Рогожин подхватил ее почти на руки и чуть не поднес к карете. Затем, в один миг, вынул из портмоне сторублевую и протянул ее к кучеру.
— На железную дорогу, а поспеешь к машине, так еще сторублевую!
И сам прыгнул в карету за Настасьей Филипповной и затворил дверцы. Кучер не сомневался ни одной минуты и ударил по лошадям. Келлер сваливал потом на нечаянность: «Еще одна секунда, и я бы нашелся, я бы не допустил!» — объяснял он, рассказывая приключение. Он было схватил с Бурдовским другой экипаж, тут же случившийся, и бросился было в погоню, но раздумал, уже дорогой, что «во всяком случае поздно! Силой не воротишь!».

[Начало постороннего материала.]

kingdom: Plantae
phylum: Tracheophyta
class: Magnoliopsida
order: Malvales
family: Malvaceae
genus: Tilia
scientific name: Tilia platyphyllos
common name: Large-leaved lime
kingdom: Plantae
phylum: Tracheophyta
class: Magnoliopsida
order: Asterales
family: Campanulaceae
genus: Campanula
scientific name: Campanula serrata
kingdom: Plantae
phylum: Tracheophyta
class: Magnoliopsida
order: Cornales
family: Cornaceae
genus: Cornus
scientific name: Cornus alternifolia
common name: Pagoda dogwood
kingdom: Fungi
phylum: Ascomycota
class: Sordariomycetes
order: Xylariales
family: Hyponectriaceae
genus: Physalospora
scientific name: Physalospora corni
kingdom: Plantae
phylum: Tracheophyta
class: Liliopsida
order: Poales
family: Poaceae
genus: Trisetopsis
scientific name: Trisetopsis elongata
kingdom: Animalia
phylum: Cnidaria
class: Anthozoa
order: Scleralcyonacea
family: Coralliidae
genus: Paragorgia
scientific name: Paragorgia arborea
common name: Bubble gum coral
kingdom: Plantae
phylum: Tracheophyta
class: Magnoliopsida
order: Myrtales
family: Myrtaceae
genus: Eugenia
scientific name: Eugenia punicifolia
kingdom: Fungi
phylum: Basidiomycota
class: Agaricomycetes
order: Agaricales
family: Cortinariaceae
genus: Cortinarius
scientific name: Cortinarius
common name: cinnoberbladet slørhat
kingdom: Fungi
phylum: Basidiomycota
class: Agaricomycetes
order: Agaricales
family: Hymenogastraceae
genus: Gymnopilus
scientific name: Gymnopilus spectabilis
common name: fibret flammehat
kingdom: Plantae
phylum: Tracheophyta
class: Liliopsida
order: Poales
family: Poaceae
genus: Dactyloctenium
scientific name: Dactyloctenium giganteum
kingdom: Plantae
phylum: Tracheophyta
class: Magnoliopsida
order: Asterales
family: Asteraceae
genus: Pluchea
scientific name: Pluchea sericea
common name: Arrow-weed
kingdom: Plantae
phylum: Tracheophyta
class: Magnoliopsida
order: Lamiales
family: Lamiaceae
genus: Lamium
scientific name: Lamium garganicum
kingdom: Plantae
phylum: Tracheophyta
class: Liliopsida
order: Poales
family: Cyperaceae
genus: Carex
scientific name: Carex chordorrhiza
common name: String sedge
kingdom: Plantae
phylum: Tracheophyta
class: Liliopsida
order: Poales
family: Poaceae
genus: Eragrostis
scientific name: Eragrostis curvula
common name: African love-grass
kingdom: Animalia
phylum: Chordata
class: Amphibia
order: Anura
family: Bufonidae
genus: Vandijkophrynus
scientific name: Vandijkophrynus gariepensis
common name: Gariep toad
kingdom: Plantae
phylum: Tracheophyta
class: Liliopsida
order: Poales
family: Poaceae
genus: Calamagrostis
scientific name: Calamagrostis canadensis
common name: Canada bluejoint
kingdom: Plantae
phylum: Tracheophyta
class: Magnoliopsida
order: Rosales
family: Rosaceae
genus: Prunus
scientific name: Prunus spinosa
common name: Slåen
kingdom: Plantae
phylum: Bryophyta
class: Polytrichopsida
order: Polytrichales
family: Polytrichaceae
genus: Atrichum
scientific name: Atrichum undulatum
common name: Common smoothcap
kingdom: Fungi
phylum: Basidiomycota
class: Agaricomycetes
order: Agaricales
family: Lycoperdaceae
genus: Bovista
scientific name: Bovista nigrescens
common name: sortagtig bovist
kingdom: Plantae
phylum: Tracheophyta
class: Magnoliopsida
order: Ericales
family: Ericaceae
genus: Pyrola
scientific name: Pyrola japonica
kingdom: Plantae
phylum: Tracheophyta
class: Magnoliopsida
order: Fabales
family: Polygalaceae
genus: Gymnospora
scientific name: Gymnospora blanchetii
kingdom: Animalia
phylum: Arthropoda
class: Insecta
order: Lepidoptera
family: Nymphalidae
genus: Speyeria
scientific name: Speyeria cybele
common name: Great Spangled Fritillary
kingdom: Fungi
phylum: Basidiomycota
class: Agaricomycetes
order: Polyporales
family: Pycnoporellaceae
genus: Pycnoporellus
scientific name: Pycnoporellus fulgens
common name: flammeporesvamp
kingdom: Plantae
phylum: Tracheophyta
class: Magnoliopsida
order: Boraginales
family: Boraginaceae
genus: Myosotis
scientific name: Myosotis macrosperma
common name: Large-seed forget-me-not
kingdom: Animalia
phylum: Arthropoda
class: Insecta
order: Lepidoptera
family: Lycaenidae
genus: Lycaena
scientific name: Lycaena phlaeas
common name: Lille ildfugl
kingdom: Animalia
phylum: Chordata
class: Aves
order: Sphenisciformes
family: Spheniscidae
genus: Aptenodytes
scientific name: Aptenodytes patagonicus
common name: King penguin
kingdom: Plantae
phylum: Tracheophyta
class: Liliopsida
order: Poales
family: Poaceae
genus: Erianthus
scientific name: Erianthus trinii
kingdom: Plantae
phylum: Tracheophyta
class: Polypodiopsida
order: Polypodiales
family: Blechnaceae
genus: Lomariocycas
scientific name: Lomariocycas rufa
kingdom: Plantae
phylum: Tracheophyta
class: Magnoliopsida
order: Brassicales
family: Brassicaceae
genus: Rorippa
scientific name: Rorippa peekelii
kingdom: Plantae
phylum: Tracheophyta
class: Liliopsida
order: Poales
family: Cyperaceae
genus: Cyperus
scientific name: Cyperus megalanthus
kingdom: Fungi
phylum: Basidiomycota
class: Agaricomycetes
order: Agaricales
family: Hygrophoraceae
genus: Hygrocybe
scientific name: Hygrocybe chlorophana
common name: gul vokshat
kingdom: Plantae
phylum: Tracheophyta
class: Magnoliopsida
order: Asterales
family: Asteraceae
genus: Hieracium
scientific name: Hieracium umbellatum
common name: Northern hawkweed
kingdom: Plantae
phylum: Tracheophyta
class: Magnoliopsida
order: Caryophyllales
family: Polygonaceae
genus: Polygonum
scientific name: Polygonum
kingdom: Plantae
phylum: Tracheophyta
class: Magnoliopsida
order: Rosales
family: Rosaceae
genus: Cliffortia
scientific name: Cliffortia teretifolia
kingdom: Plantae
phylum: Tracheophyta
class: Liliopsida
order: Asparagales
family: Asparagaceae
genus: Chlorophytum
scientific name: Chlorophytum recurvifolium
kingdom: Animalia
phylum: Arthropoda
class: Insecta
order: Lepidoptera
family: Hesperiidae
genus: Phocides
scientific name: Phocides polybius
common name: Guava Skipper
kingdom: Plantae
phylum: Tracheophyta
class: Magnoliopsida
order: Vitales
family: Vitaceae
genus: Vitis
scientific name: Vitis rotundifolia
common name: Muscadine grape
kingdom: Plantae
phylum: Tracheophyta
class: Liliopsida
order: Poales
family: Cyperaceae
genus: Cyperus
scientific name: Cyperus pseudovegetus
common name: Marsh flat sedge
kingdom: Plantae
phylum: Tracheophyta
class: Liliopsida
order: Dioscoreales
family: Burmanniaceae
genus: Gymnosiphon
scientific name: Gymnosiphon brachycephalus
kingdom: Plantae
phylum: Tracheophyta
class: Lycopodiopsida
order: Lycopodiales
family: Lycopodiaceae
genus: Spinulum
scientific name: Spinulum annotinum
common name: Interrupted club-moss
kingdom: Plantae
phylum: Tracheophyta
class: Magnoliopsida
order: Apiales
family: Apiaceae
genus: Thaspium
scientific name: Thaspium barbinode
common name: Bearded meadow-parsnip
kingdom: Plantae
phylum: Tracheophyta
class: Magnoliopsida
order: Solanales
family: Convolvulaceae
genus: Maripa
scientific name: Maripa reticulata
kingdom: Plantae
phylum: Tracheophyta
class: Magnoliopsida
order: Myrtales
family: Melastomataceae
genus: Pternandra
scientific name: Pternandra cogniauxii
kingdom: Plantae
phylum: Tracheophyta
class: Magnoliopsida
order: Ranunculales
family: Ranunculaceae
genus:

— Да и князь не захочет! — решил потрясенный Бурдовский.
А Рогожин и Настасья Филипповна доскакали до станции вовремя. Выйдя из кареты, Рогожин, почти садясь на машину, успел еще остановить одну проходившую девушку в старенькой, но приличной темной мантильке и в фуляровом платочке, накинутом на голову.
— Угодно пятьдесят рублев за вашу мантилью! — протянул он вдруг деньги девушке. Покамест та успела изумиться, пока еще собиралась понять, он уже всунул ей в руку пятидесятирублевую, снял мантилью с платком и накинул всё на плечи и на голову Настасье Филипповне. Слишком великолепный наряд ее бросался в глаза, остановил бы внимание в вагоне, и потом только поняла девушка, для чего у нее купили, с таким для нее барышом, ее старую, ничего не стоившую рухлядь.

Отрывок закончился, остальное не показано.